I'd note that jailbreaking and Cydia are not about piracy or encouraging piracy (they're about much more - tons of people even buy jailbreak-only tweaks/themes/etc. from the Cydia Store). Some percentage of people do find ways to get pirated apps after jailbreaking, but those people have to go out and install additional sources/tools beyond the default Cydia install.
"Saurik said that many of the pirates he's dealt with are just kids, no more than teenagers, very smart but with not much solid life experience to speak of. And he said that like children, they were both vengeful (they will give bad reviews and attack developers who attack them), and easily won over -- sometimes, by just sending a nice email, he was able to get a former pirate to cooperate with him or even '...come over to the light side.'"
"The best solution to piracy, he said, was to convert the pirates -- don't disable their app or attack them (because likely, they will simply blame the app rather than learn a lesson), but instead inform them that they're breaking the rules, and give them an easy way to do things right. One app Saurik described simply put a one-time notice in the app that the user was using a pirated version, and saw sales spike when the notice went out."
I appreciate it's about more. My reservations towards jail breaking were more about performance and use rather than piracy to be honest. I should have expanded on my point further.
I don't believe you should be tied into your phones "terms" of operation but in my situation I found the hack pointless and unnecessary. Not to say that it doesn't suit everyone though!
If I take Cydia out the equation there, I stand by my point that I prefer to pay for the goods. Jail breaking and Cydia were used just to get my point across.
The Cydia founder talked about app piracy in a talk a while ago: http://www.tuaw.com/2010/04/13/360idev-saurik-on-the-mobile-... - it fits in:
"Saurik said that many of the pirates he's dealt with are just kids, no more than teenagers, very smart but with not much solid life experience to speak of. And he said that like children, they were both vengeful (they will give bad reviews and attack developers who attack them), and easily won over -- sometimes, by just sending a nice email, he was able to get a former pirate to cooperate with him or even '...come over to the light side.'"

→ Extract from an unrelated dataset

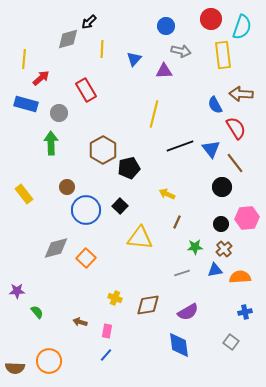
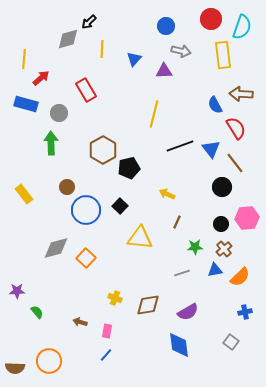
orange semicircle at (240, 277): rotated 140 degrees clockwise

"The best solution to piracy, he said, was to convert the pirates -- don't disable their app or attack them (because likely, they will simply blame the app rather than learn a lesson), but instead inform them that they're breaking the rules, and give them an easy way to do things right. One app Saurik described simply put a one-time notice in the app that the user was using a pirated version, and saw sales spike when the notice went out."